Yes... I'm not afraid of open-machine surgery on desktops, but I had a small fleet of 486 DynaBook laptop computers before that the floppy drives died on one by one - and at one point I came into possession of a 486 DynaBook with a (physically) broken screen but nearly new everything else, so I tried to transplant the good floppy drive from it into one of the other (identical model) DynaBooks. I was dismayed at how difficult it was to get the thing out... I did it, but I ended up physically damaging the parts machine to it. When I got to the install phase in the working DynaBook, I found myself faced with the same barriers and didn't want to break up a still working machine, so I abandoned the attempt. If I were certain about the cause with this NEC laptop, I might attempt it, but - for now - I'm just leaving the machine running 24 hours a day... which brings up a question:

What sort of life expectancy is typical for a laptop hard drive running 24 hours a day? I probably should change the performance settings so that the machine can give the hard drive a rest while the machine is just idling. I tried that once on a desktop, but it dragged the performance of the machine down so badly I gave up and went back to "never-sleep" for the hard drive.
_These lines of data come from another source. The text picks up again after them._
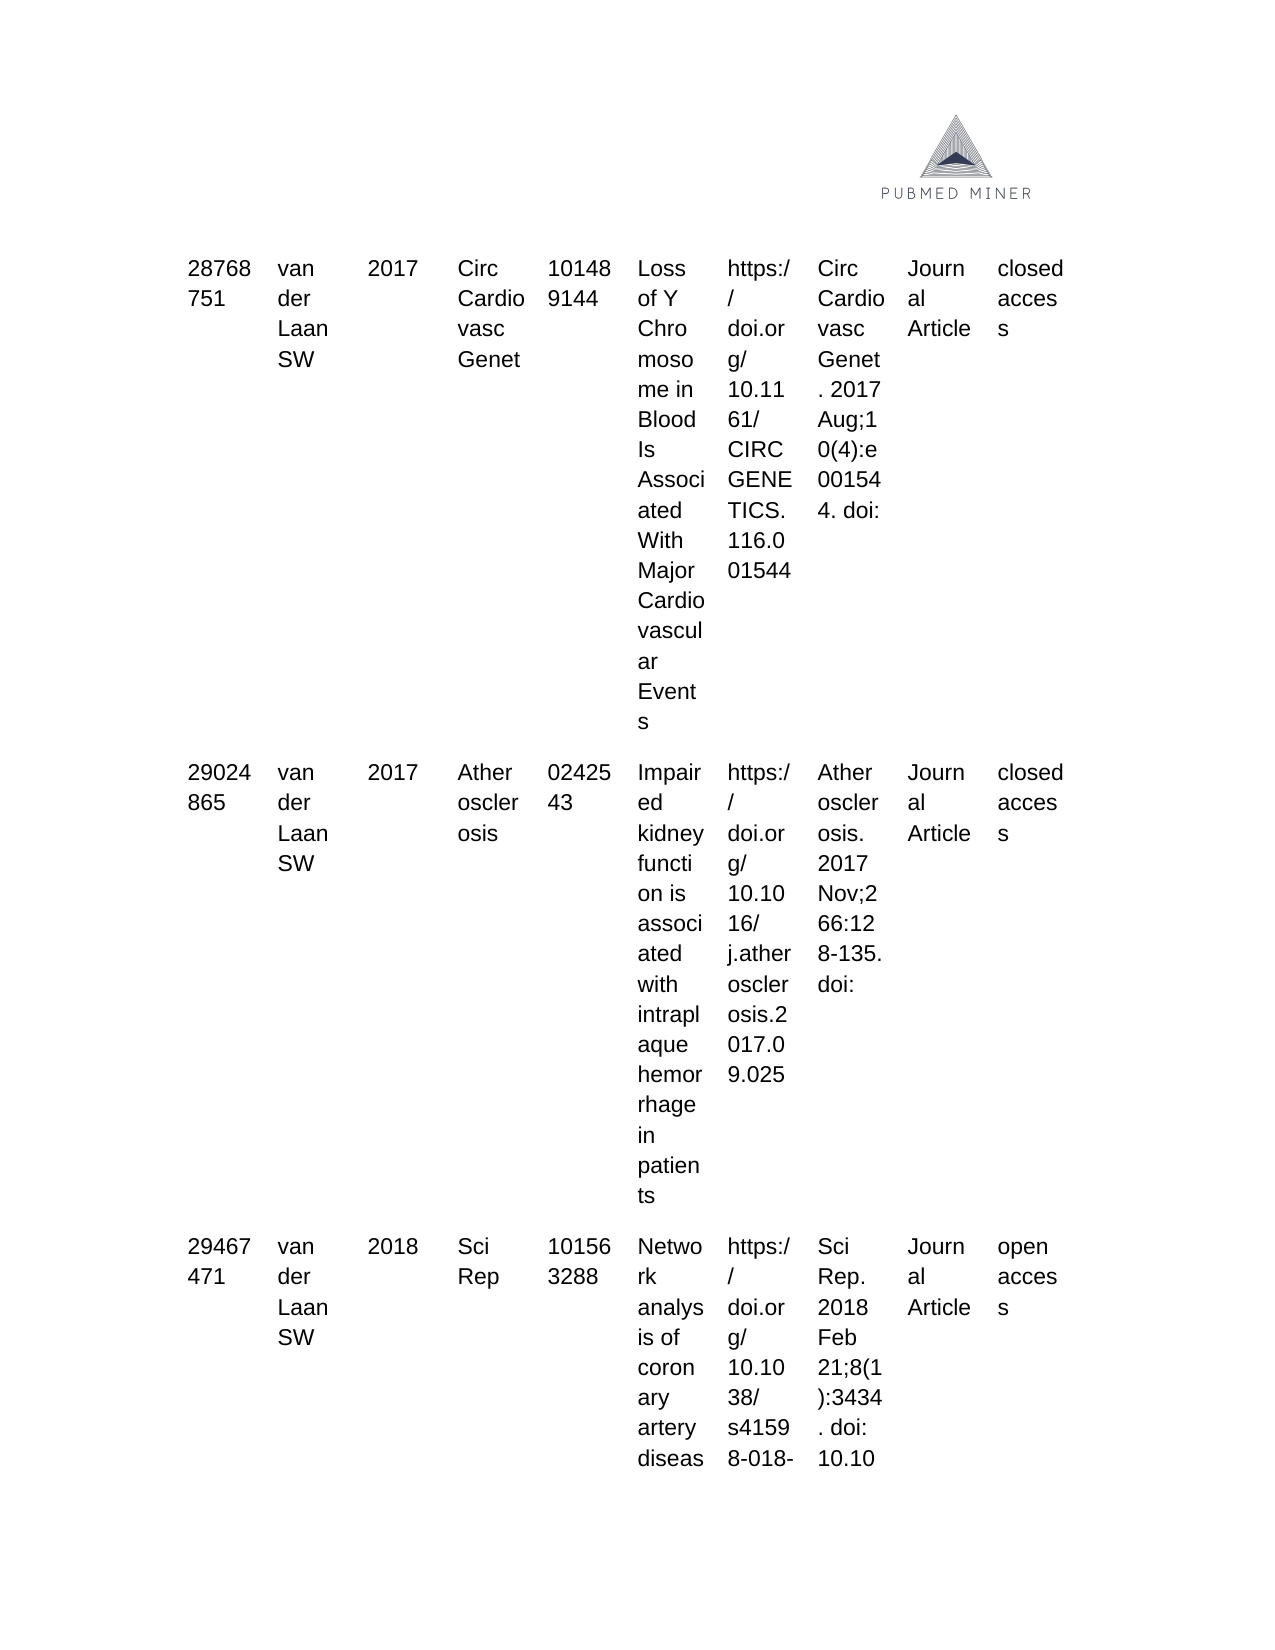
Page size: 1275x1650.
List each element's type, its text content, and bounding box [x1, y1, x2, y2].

table_cell 2018 [356, 1233, 446, 1471]
table_cell Journal Article [896, 255, 986, 759]
table_cell van der Laan SW [266, 1233, 356, 1471]
table_cell closed access [986, 759, 1076, 1233]
table_cell Loss of Y Chromosome in Blood Is Associated With Major Cardiovascular Events [626, 255, 716, 759]
table_cell van der Laan SW [266, 759, 356, 1233]
table_cell 101489144 [536, 255, 626, 759]
table_cell 29024865 [176, 759, 266, 1233]
table_cell Network analysis of coronary artery disease risk genes elucidates disease [626, 1233, 716, 1471]
table_cell https://doi.org/10.1161/CIRCGENETICS.116.001544 [716, 255, 806, 759]
table_cell Circ Cardiovasc Genet. 2017 Aug;10(4):e001544. doi: [806, 255, 896, 759]
table_cell van der Laan SW [266, 255, 356, 759]
table_cell Impaired kidney function is associated with intraplaque hemorrhage in patients [626, 759, 716, 1233]
table_cell https://doi.org/10.1038/s41598-018-20721-6 [716, 1233, 806, 1471]
table_cell Sci Rep [446, 1233, 536, 1471]
table_cell Circ Cardiovasc Genet [446, 255, 536, 759]
table_cell closed access [986, 255, 1076, 759]
table_cell 0242543 [536, 759, 626, 1233]
table_cell https://doi.org/10.1016/j.atherosclerosis.2017.09.025 [716, 759, 806, 1233]
table_cell 2017 [356, 255, 446, 759]
table_cell 2017 [356, 759, 446, 1233]
table_cell Journal Article [896, 759, 986, 1233]
table_cell open access [986, 1233, 1076, 1471]
table_cell Sci Rep. 2018 Feb 21;8(1):3434. doi: 10.1038/s41598-018-20721-6. [806, 1233, 896, 1471]
table_cell 28768751 [176, 255, 266, 759]
table_cell 29467471 [176, 1233, 266, 1471]
picture [843, 75, 1069, 255]
table_cell 101563288 [536, 1233, 626, 1471]
table_cell Atherosclerosis [446, 759, 536, 1233]
table_cell Journal Article [896, 1233, 986, 1471]
table_cell Atherosclerosis. 2017 Nov;266:128-135. doi: [806, 759, 896, 1233]
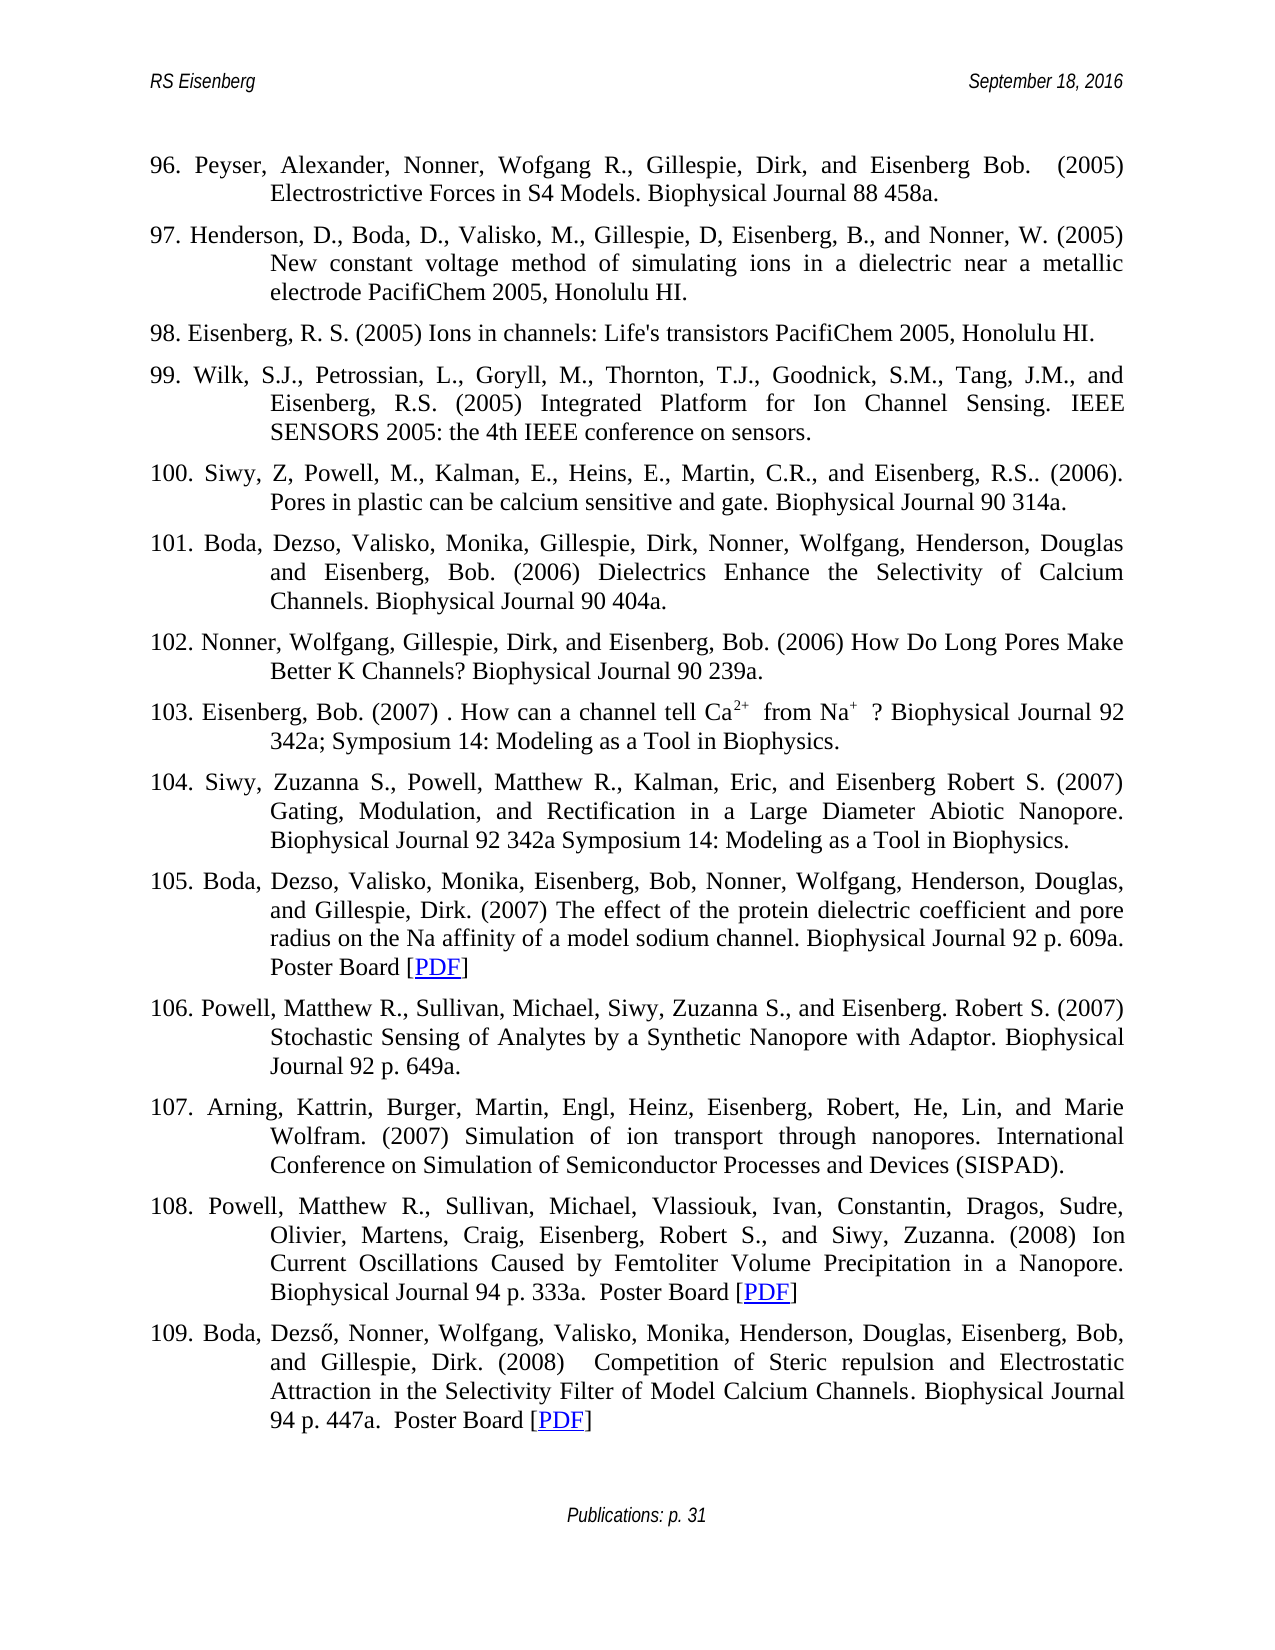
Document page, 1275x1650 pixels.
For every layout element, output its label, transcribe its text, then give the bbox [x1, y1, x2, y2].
[LHS] Internet searches have not produced an upgrade BIOS for the bugger,

Good. BIOS upgrades are an efficient way to bugger oneself. Investigate the hardware first.

Well... yeah... it's certainly true that flashing the BIOS can ruin a computer, but with some old Dell's I'm using, being able to upgrade the BIOS made it possible to use large hard drives - which was essential to making the machines into something useful. That d*** NEC with no BIOS settings at all and no upgrades from NEC tells me "Never ever-ever-ever-ever-ever buy an NEC computer! (I didn't buy the one I have BTW, it was given to me.